◆ **Attività da svolgere**:
(a) Nel testo sul calciomercato di serie A, in quale parte del bilancio e sotto quale voce viene iscritto il prezzo del cartellino di un giocatore?
(b) Prosegui il testo sul calciomercato di serie A a partire dal punto in cui si interrompe.
#### Testo della pagina
Acquistare calciatori a “parametro zero” permette di ottenere successi immediati, se il manager è bravo. Ma non basta per garantire uno sviluppo strutturale della società. L’arrivo dei fondi nelle proprietà porterà forse a una maggiore cultura d’impresa.

Il calciatore è un asset, ma anche un costo

La sessione estiva di calciomercato per le squadre di serie A si è conclusa ed è una buona occasione per fare il punto sui modelli strategici delle società della massima serie. Il tema è interessante per svariati motivi: innanzitutto, per una mera questione di educazione economico-finanziaria.

Ne ha già scritto in modo esaustivo e ben documentato Calcio e Finanza: sottolinea come sia importante, nel resoconto delle operazioni di mercato, non guardare ai semplici saldi tra quanto speso e quanto incassato in termini di prezzo del cartellino di un giocatore, ma di soffermarsi sugli effetti a bilancio delle differenti operazioni.

Senza scendere in tecnicismi, un giocatore di calcio per una società è un asset particolare: il prezzo del cartellino si iscrive a bilancio nello stato patrimoniale come voce dell’attivo, sotto forma di “diritti pluriennali alle prestazioni di un professionista”. Il prezzo del cartellino è dunque valore e patrimonio per una società.

Nel conto economico, l’ammortamento del cartellino stesso (sulla base della durata del contratto, un motivo per cui si tende a sottoscrivere accordi di lunga durata) e come ingaggio annuale compaiono invece come costi.

Se, dunque, il saldo in termini di spesa è negativo per mezzo miliardo di euro per le principali squadre del campionato se si guarda ai prezzi del cartellino, la situazione cambia di molto quando si considerano gli effetti sul bilancio per il 2024-2025: quasi tutte, infatti, presentano saldi positivi.

È qui, tuttavia, che sentiamo la necessità di un “cambio di passo” nella discussione. E ci domandiamo quale modello strategico in termini di sviluppo le squadre italiane intendono portare avanti per espandere il loro business.

I rischi del player trading

Oggi, il player trading sembra costituire, infatti, la leva principale su cui il management delle società imposta la propria strategia. Intendiamoci, è del tutto legittimo e anche funzionale alla natura stessa del settore. Tuttavia, è bene considerare alcuni aspetti peculiari.

Costruire un patrimonio da valorizzare nel tempo passa chiaramente dalla natura degli investimenti fatti, che possono essere più o meno rischiosi. Una società può decidere di investire in infrastrutture (pensiamo agli stadi di Juventus e Atalanta, ma anche alla situazione del Borussia Dortmund, che abbiamo discusso in un altro articolo), in attività finanziarie più o meno rischiose. O in altri tipi di asset.

In che categoria rientra un giocatore di calcio? Possiamo dire con sufficiente tranquillità che un giocatore è un asset intrinsecamente aleatorio e, dunque, tra i più rischiosi.
########
#### Estratti dei record
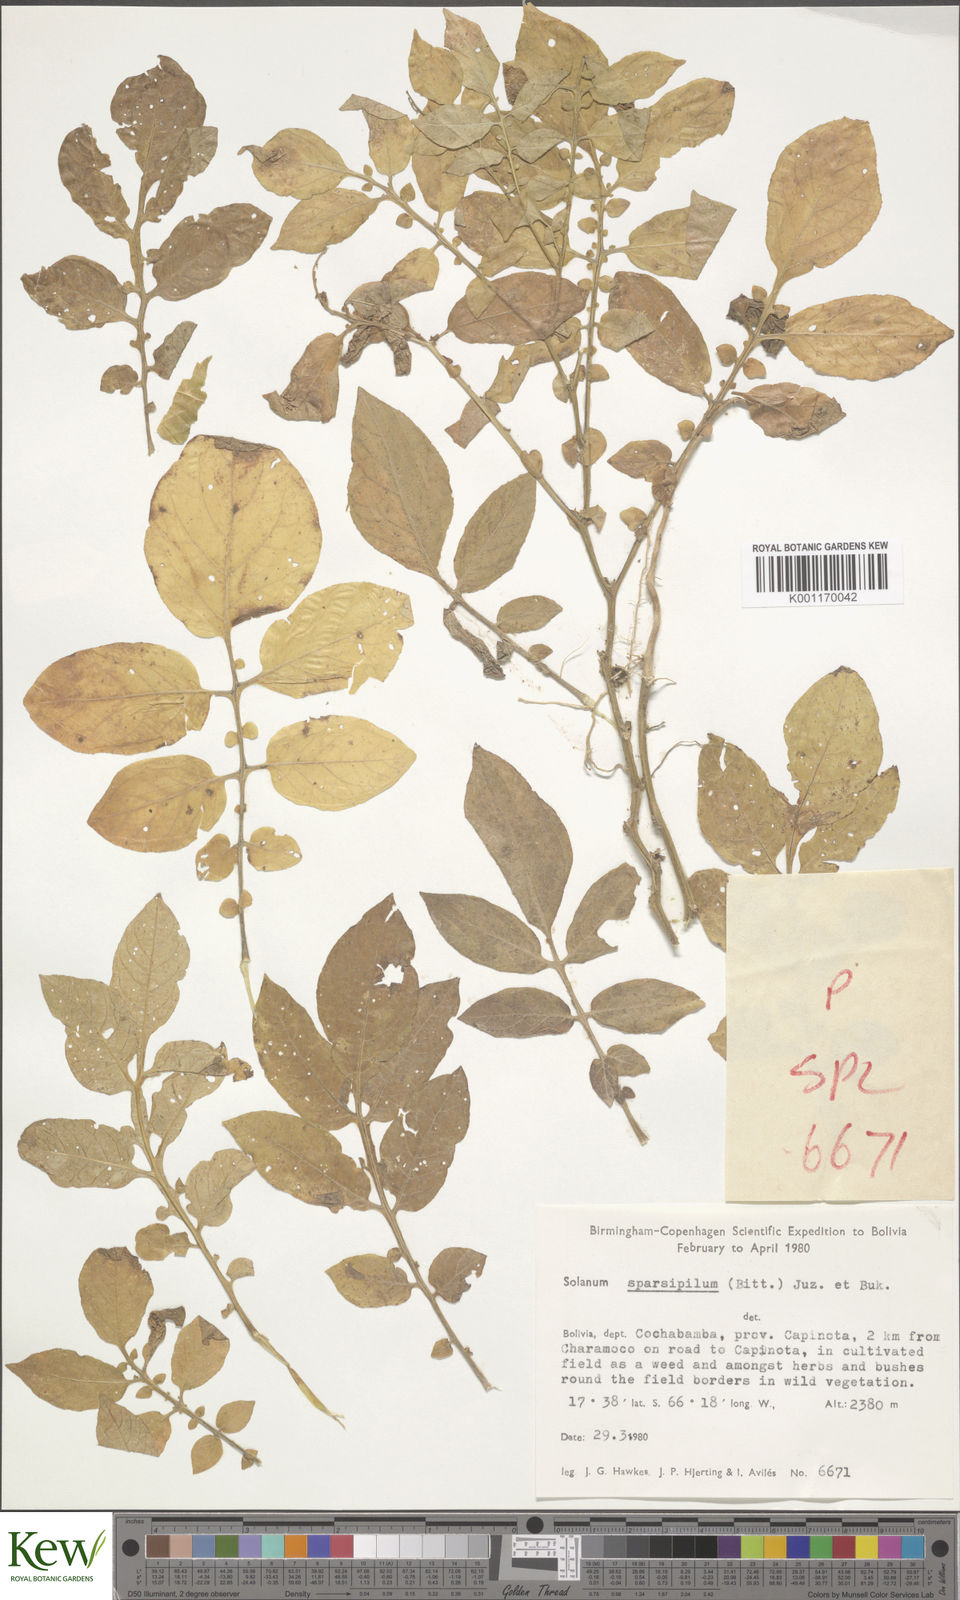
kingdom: Plantae
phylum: Tracheophyta
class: Magnoliopsida
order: Solanales
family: Solanaceae
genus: Solanum
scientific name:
########
◆ **Risultati dell'esercizio**:
(a) Nello stato patrimoniale, come voce dell'attivo, sotto forma di "diritti pluriennali alle prestazioni di un professionista".

(b)
Può accadere che un giocatore acquistato a “parametro zero” mostri tutto il suo talento, come è accaduto a Marcus Thuram per l’Inter. Per chi non avesse dimestichezza con la terminologia, “parametro zero” è un’espressione di uso comune per indicare l’acquisizione gratuita del cartellino di un atleta professionista da parte di una società sportiva, conseguenza diretta della sentenza sulla libera circolazione dei lavoratori emessa il 15 dicembre 1995 (C-415/93) dalla Corte di giustizia della Comunità europea. Quando una società di calcio acquista un giocatore a parametro zero, non paga il prezzo del cartellino, ma corrisponde una cifra considerevole al procuratore che fa da tramite per la transazione (e concede tipicamente un ingaggio relativamente elevato al professionista).

Può d’altro canto accadere che un infortunio, i risultati negativi della squadra, una lite in spogliatoio facciano crollare il valore dell’asset.

Ha dunque senso costruire la propria strategia di sviluppo puntando un bel po’ di fiches sul player trading?

Non c’è una risposta univoca, ma possiamo senz’altro affermare quello che ci è già capitato di scrivere in passato: un flusso di ricavi stabili nel tempo è assicurato dallo stadio di proprietà, dagli introiti commerciali che derivano da sponsorizzazioni e merchandising. Le squadre italiane si muovono da anni in questa direzione, ma la strada è ancora lunga e serve accelerare.

Un modello di business incentrato sul player trading mette sul tavolo, infatti, anche un tema di competenze gestionali e di management.

Per ridurre il rischio legato all’investimento sui giocatori potrebbe essere funzionale la costruzione di un vivaio che sforna continui talenti, accompagnato da uno staff tecnico che abbia la “cultura” adatta a valorizzare gli stessi giovani e sia dunque disposto a testarli sul campo.

Lavine Jamal o Nico Williams non sono meteore estemporanee, ma frutto di un ecosistema strategicamente capace di generare giovani promesse del calcio professionistico. In Italia forse il caso più emblematico è quello dell’Atalanta che, semmai, sembra accontentarsi della visione prudente di società solida ma di dimensioni ridotte.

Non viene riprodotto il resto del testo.